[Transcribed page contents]
---

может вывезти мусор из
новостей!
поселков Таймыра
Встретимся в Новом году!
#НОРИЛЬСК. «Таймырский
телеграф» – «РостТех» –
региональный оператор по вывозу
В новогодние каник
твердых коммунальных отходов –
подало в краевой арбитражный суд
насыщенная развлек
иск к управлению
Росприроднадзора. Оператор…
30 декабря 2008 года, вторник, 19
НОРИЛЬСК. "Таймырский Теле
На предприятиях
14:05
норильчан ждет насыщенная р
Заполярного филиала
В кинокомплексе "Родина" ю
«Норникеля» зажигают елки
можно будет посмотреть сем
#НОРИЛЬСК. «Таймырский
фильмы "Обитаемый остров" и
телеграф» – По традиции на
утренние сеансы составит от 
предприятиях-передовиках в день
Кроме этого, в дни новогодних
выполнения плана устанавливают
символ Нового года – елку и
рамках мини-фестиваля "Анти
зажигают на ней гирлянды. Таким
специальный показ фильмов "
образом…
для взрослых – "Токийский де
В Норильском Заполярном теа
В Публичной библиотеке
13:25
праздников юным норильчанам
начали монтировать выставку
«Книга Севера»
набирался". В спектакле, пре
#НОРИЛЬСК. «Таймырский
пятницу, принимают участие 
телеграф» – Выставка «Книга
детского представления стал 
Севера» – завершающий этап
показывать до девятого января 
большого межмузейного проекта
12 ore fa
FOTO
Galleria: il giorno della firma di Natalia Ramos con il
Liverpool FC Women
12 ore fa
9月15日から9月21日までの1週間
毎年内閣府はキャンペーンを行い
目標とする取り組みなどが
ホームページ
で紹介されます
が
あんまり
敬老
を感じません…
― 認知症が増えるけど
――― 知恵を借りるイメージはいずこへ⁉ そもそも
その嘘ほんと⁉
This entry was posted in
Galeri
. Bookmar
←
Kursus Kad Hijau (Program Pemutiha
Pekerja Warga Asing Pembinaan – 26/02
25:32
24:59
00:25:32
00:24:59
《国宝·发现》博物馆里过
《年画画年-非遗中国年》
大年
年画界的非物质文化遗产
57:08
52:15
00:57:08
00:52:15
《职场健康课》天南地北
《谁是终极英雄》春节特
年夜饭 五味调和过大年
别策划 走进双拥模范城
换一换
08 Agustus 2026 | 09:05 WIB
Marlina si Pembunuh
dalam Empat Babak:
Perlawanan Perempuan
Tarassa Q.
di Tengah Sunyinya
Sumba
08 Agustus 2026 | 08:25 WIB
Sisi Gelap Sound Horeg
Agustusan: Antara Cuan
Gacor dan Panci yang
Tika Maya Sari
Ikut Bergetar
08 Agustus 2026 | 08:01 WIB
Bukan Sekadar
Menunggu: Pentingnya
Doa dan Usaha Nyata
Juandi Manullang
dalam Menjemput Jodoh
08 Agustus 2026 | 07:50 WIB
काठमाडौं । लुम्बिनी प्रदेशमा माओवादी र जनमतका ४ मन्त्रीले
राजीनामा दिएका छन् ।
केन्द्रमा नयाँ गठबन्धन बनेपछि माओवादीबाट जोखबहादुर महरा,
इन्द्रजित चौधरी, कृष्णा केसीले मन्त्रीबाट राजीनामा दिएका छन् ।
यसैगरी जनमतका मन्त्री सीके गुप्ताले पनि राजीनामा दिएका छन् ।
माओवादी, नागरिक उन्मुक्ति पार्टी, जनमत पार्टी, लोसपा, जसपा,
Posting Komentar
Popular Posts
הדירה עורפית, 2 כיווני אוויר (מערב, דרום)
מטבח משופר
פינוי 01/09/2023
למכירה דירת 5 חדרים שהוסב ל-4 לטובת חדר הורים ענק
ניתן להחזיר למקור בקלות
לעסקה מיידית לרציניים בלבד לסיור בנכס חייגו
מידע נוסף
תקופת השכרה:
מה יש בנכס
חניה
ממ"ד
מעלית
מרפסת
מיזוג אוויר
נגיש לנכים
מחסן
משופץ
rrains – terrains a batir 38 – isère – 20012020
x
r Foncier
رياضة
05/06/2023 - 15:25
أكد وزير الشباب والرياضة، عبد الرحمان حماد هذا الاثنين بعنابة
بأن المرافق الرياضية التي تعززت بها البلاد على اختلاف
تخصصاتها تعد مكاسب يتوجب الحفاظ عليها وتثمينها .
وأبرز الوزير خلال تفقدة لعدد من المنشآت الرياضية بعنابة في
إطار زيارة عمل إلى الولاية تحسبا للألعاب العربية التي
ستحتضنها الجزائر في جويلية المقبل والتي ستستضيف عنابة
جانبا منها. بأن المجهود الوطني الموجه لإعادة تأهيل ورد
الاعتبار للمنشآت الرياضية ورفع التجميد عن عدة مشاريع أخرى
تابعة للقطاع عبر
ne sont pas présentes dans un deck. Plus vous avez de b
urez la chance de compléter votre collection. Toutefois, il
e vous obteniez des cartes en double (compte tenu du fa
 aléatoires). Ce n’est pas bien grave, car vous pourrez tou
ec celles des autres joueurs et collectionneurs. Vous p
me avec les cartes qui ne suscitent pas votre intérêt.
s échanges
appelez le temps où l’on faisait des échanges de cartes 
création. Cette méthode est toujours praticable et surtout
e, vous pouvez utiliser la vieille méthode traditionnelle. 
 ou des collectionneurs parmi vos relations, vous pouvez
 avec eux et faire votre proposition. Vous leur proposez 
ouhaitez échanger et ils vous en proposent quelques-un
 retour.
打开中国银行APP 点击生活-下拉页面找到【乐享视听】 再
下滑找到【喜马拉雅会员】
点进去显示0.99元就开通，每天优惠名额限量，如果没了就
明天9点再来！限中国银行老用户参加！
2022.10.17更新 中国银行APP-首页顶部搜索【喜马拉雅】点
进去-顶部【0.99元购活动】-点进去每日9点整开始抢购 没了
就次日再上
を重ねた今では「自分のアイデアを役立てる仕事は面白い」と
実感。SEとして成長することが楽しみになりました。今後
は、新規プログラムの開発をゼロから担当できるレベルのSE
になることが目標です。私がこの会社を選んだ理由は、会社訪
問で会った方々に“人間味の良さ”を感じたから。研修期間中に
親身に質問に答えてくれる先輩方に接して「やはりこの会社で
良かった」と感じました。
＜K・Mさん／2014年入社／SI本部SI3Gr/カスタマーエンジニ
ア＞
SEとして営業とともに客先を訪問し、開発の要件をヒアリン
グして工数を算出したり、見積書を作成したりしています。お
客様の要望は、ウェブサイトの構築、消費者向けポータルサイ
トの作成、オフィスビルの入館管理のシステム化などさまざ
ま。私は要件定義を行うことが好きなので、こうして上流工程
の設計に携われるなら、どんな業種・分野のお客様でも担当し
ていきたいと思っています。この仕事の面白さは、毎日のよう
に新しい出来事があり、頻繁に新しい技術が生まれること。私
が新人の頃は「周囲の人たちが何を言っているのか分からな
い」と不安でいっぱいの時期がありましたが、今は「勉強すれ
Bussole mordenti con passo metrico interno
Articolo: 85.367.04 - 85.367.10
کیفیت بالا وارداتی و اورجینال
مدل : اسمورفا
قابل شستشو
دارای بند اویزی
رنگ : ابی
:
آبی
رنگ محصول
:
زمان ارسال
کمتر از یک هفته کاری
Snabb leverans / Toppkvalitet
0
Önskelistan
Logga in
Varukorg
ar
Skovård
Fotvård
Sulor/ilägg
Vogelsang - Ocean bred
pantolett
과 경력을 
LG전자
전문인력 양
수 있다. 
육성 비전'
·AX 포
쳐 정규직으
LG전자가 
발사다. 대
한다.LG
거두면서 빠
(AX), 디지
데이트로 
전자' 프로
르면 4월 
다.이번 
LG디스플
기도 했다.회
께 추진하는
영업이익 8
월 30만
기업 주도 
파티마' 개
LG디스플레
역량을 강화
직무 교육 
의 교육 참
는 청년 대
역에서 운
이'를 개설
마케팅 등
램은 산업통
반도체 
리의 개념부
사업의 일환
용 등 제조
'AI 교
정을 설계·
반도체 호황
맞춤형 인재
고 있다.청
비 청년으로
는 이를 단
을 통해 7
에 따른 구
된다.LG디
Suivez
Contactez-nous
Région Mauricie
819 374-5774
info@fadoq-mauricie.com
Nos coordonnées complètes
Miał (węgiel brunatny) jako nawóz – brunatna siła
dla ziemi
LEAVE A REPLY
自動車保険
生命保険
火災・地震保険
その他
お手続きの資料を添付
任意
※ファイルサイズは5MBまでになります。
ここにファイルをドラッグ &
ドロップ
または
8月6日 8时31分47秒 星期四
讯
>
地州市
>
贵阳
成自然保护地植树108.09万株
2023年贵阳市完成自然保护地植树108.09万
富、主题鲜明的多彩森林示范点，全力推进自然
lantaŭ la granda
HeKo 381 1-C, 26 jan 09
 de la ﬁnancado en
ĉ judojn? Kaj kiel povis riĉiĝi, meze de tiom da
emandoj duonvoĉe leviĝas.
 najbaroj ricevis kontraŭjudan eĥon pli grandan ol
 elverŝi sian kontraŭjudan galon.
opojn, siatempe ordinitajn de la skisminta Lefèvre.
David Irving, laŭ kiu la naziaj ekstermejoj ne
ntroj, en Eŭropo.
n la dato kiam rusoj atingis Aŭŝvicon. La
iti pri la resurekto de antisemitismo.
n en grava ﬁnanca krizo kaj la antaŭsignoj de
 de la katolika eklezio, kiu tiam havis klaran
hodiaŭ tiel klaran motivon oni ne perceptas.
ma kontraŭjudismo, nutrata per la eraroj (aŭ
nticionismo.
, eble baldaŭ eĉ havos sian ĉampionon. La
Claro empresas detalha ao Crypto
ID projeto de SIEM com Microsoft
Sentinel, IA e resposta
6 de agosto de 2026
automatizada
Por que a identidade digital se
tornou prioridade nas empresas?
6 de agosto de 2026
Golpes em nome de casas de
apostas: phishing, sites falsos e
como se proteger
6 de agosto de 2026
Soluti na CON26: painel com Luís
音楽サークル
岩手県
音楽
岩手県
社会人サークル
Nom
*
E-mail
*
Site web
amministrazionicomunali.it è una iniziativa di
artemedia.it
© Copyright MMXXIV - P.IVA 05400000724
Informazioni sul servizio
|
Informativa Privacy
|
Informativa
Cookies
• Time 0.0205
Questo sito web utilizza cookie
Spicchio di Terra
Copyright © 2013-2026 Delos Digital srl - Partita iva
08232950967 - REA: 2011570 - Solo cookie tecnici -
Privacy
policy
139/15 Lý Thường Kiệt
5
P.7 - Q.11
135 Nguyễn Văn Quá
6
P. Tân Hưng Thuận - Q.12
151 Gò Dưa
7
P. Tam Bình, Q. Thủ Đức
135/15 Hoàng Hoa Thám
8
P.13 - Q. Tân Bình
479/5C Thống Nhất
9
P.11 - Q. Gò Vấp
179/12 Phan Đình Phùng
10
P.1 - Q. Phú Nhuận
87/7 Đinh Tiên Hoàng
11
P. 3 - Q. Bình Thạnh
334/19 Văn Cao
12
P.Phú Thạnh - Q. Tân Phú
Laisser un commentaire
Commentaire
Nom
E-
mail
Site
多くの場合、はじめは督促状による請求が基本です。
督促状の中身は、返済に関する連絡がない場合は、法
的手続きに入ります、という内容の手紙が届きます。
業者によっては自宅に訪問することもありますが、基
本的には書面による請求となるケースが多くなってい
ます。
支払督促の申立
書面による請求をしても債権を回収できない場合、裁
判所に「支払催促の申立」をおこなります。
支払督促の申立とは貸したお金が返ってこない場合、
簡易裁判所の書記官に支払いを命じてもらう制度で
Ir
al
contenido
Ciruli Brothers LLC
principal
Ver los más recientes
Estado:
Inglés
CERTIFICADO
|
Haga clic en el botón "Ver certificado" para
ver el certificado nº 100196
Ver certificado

---

Could you give the items again, from the start through the line containing "можно будет посмотреть сем", switching "елки" to "гирлянды" and leaving everything else unchanged?

может вывезти мусор из
новостей!
поселков Таймыра
Встретимся в Новом году!
#НОРИЛЬСК. «Таймырский
телеграф» – «РостТех» –
региональный оператор по вывозу
В новогодние каник
твердых коммунальных отходов –
подало в краевой арбитражный суд
насыщенная развлек
иск к управлению
Росприроднадзора. Оператор…
30 декабря 2008 года, вторник, 19
НОРИЛЬСК. "Таймырский Теле
На предприятиях
14:05
норильчан ждет насыщенная р
Заполярного филиала
В кинокомплексе "Родина" ю
«Норникеля» зажигают гирлянды
можно будет посмотреть сем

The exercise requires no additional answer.